Pose estimation data
------------------------------
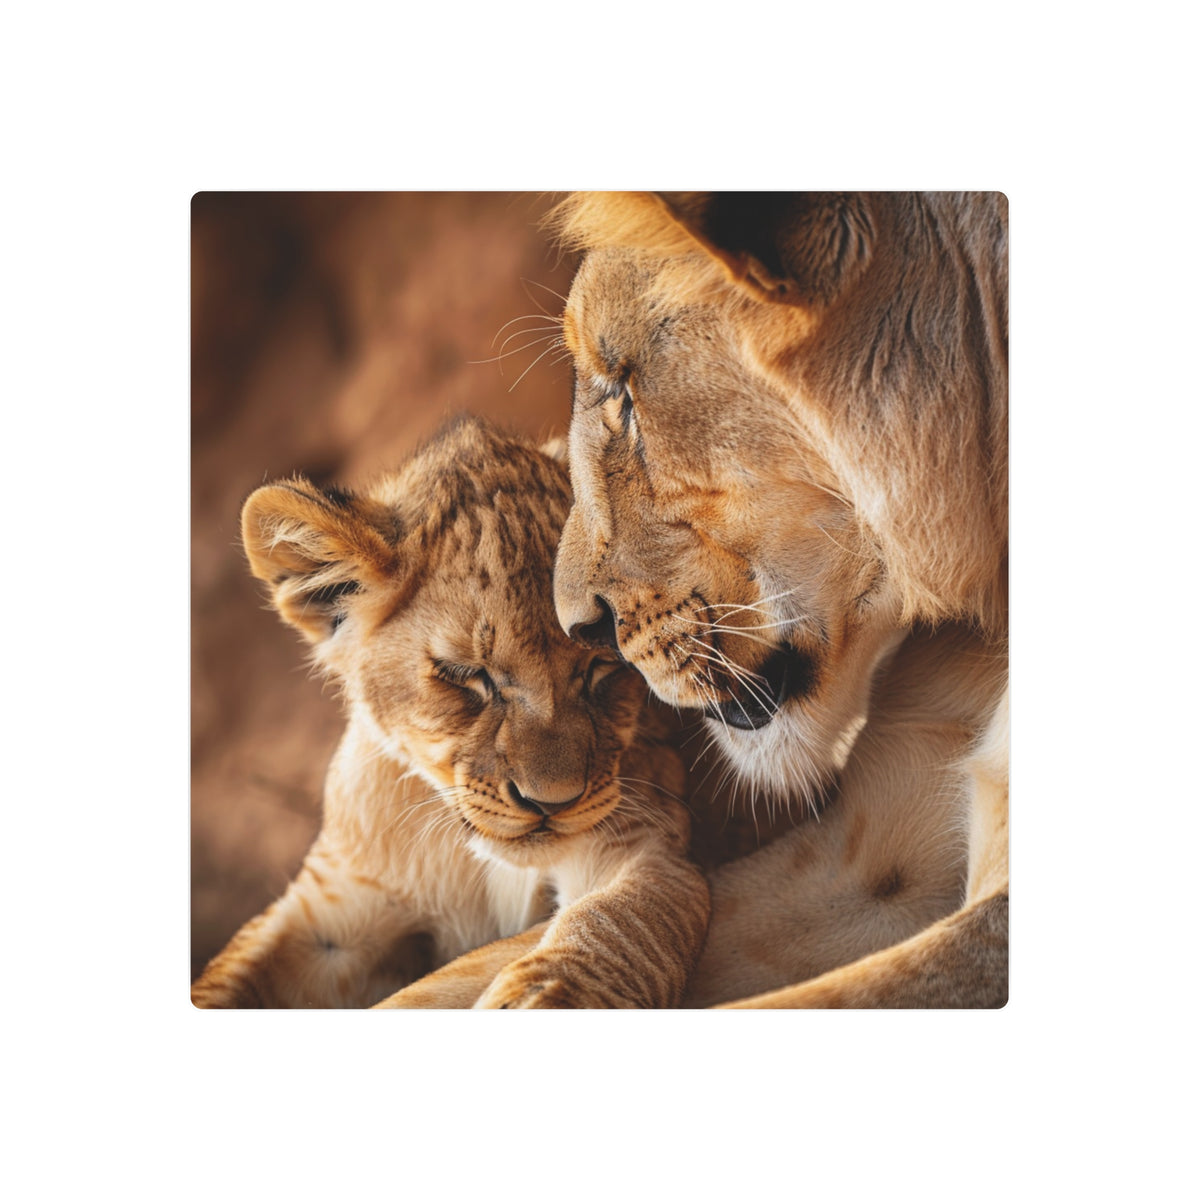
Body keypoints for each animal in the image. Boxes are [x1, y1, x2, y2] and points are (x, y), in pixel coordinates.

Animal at [190, 416, 710, 1009]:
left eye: (602, 664)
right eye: (466, 675)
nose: (551, 803)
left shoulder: (650, 852)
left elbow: (614, 924)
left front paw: (538, 1001)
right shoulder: (326, 917)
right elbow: (226, 978)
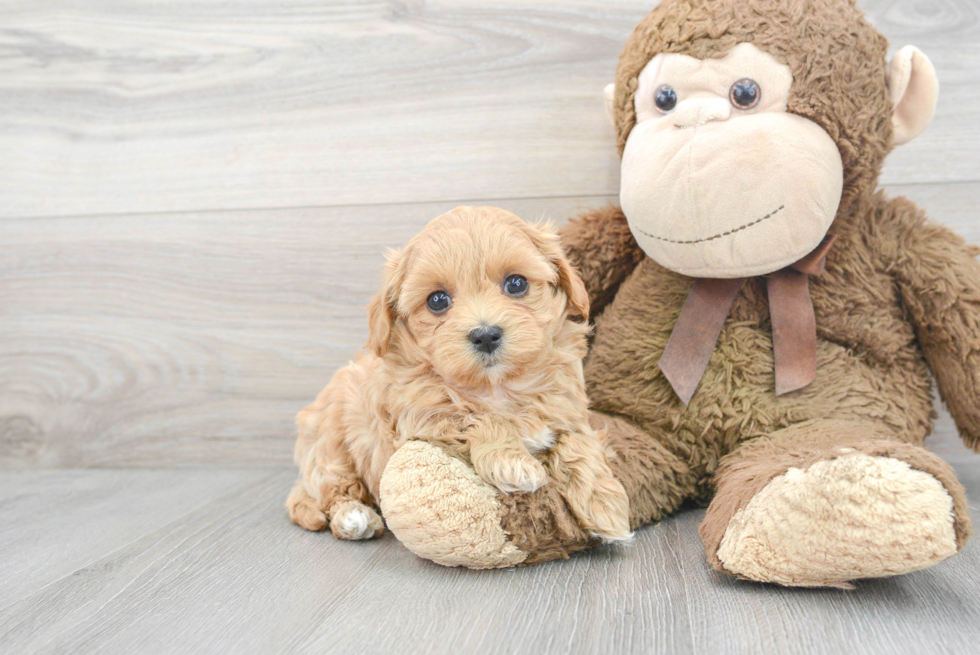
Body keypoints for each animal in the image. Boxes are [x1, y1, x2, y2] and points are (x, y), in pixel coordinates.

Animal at [288, 206, 632, 544]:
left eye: (516, 283)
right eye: (437, 300)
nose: (485, 335)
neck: (497, 387)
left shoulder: (568, 412)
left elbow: (578, 444)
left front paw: (605, 506)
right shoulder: (421, 420)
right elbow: (478, 418)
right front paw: (513, 463)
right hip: (331, 445)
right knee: (330, 489)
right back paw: (353, 516)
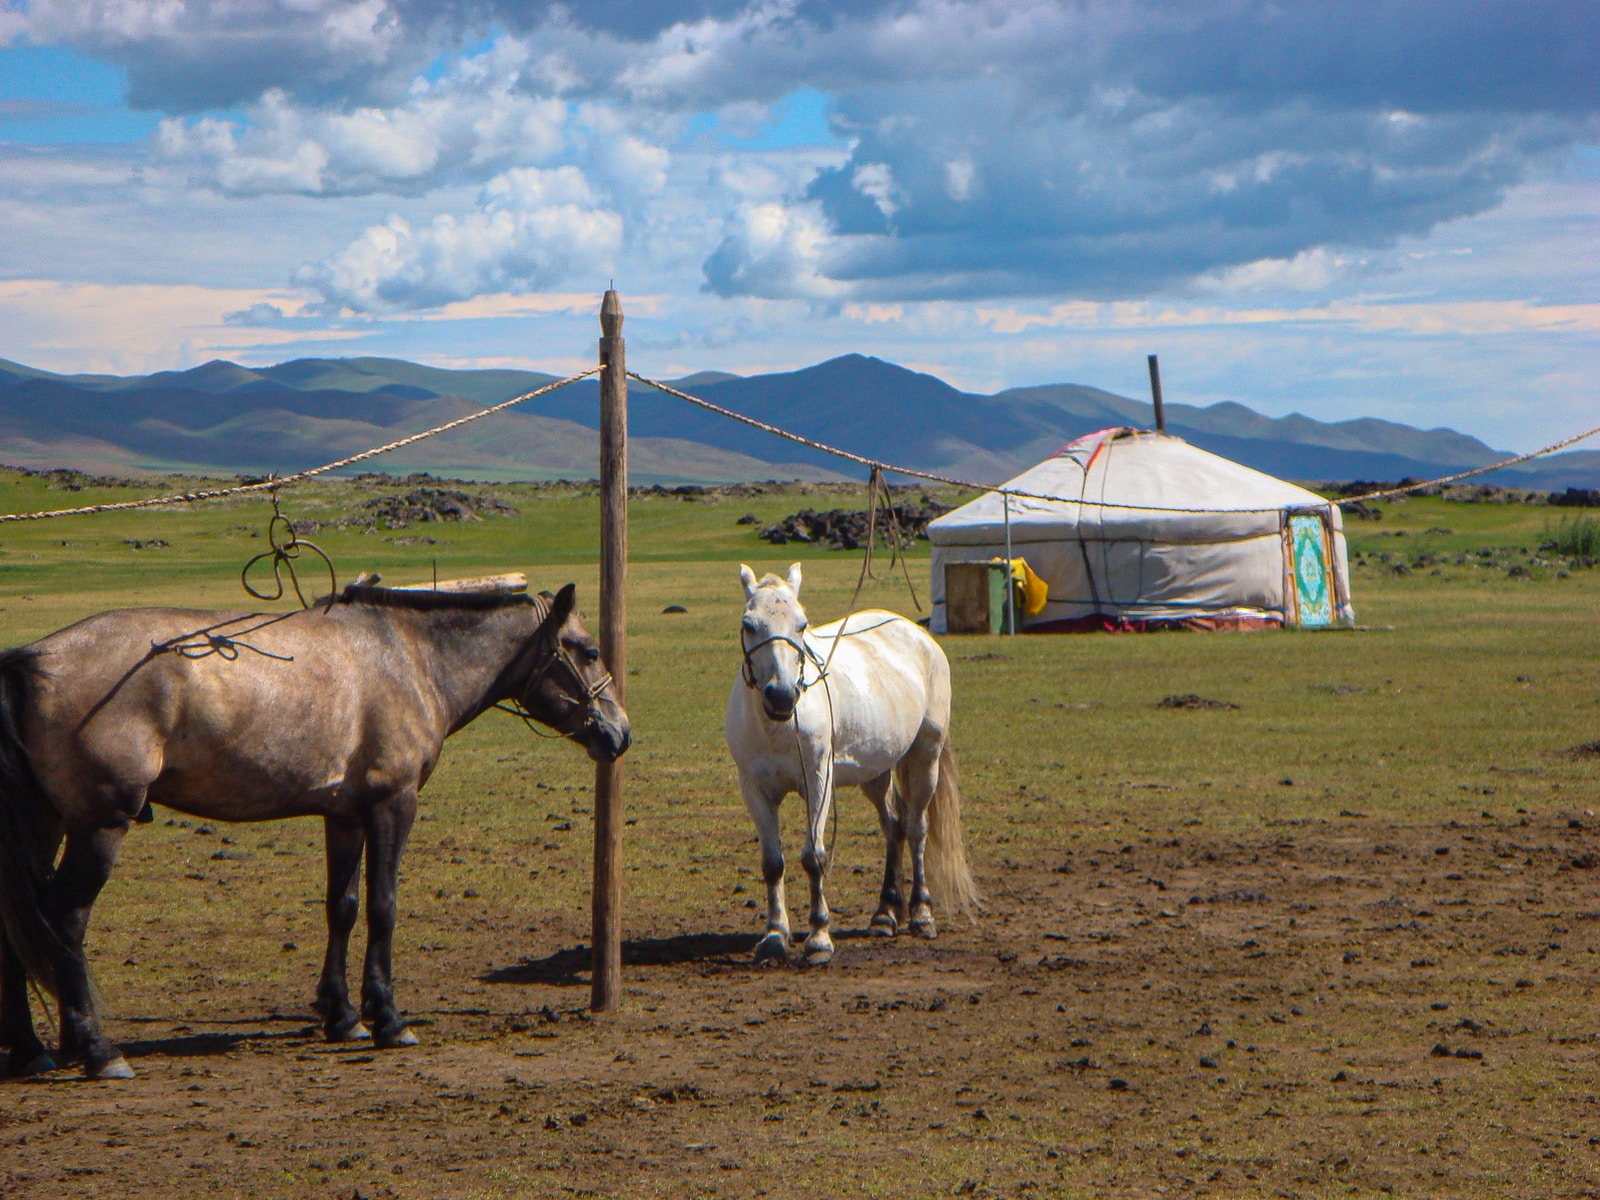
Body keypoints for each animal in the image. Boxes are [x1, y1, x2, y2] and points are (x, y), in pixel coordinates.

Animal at [0, 579, 630, 1081]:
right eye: (590, 650)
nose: (620, 734)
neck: (408, 658)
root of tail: (31, 658)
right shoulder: (393, 805)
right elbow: (383, 907)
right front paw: (387, 1019)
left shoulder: (345, 815)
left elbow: (342, 907)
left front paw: (343, 1015)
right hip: (100, 828)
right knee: (64, 921)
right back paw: (98, 1050)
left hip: (49, 826)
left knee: (21, 925)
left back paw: (32, 1050)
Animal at [723, 563, 972, 966]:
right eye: (749, 624)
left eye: (802, 624)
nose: (781, 695)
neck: (777, 727)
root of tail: (917, 633)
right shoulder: (755, 790)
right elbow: (773, 863)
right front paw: (775, 936)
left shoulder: (818, 783)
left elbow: (814, 857)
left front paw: (818, 938)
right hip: (876, 773)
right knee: (894, 826)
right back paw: (885, 914)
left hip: (925, 757)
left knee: (916, 829)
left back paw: (921, 914)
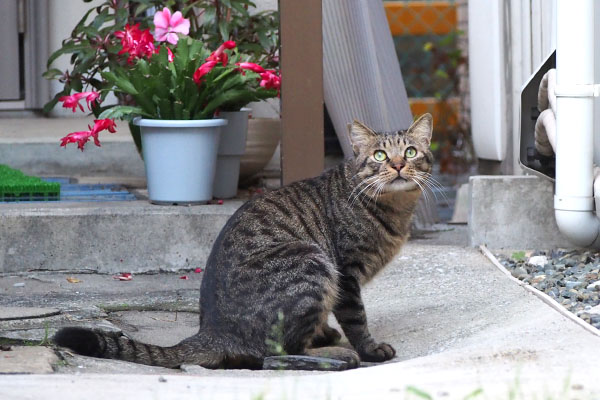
------------------------------
* [EXERCISE INSTRUCTIONS]
Write out the data exactly, and exclude every picture it holds.

* [ANSWER AREA]
Body keypoints for each animal in the image. Boxes are [x1, y1, x2, y2] and points are (x, y), in pixel coordinates.

Animal at [190, 416, 710, 1009]:
left eye: (602, 664)
right eye: (466, 675)
nose: (551, 803)
left shoulder: (650, 852)
left elbow: (614, 924)
left front paw: (538, 1001)
right shoulder: (326, 917)
right elbow: (226, 978)
Body keypoints for each animal in the image. Boxes are [x1, y1, x2, y2] and points are (x, y), in pixel coordinates.

Animal at [288, 206, 632, 544]:
left eye: (516, 283)
right eye: (437, 300)
nose: (485, 335)
neck: (497, 387)
left shoulder: (568, 412)
left elbow: (578, 444)
left front paw: (605, 506)
right shoulder: (421, 420)
right elbow: (478, 418)
right front paw: (513, 463)
right hip: (331, 445)
right knee: (330, 489)
right back paw: (353, 516)
Body keypoints for each animal in the image. Boxes are [x1, y1, x2, y2] and points are (x, y), in pixel coordinates.

Animal at [0, 579, 630, 1081]:
right eye: (590, 650)
nose: (620, 734)
neck: (408, 658)
root of tail: (31, 658)
right shoulder: (393, 805)
right elbow: (383, 907)
right front paw: (387, 1019)
left shoulder: (345, 815)
left elbow: (342, 907)
left front paw: (343, 1015)
right hip: (100, 828)
right knee: (64, 921)
right back paw: (98, 1050)
left hip: (49, 826)
left knee: (21, 925)
left back paw: (32, 1050)
Animal at [723, 563, 972, 966]:
right eye: (749, 624)
left eye: (802, 624)
nose: (781, 695)
neck: (777, 727)
root of tail: (917, 633)
right shoulder: (755, 790)
right elbow: (773, 863)
right front paw: (775, 936)
left shoulder: (818, 783)
left elbow: (814, 857)
left front paw: (818, 938)
right hip: (876, 773)
right knee: (894, 826)
right back paw: (885, 914)
left hip: (925, 757)
left knee: (916, 829)
left back paw: (921, 914)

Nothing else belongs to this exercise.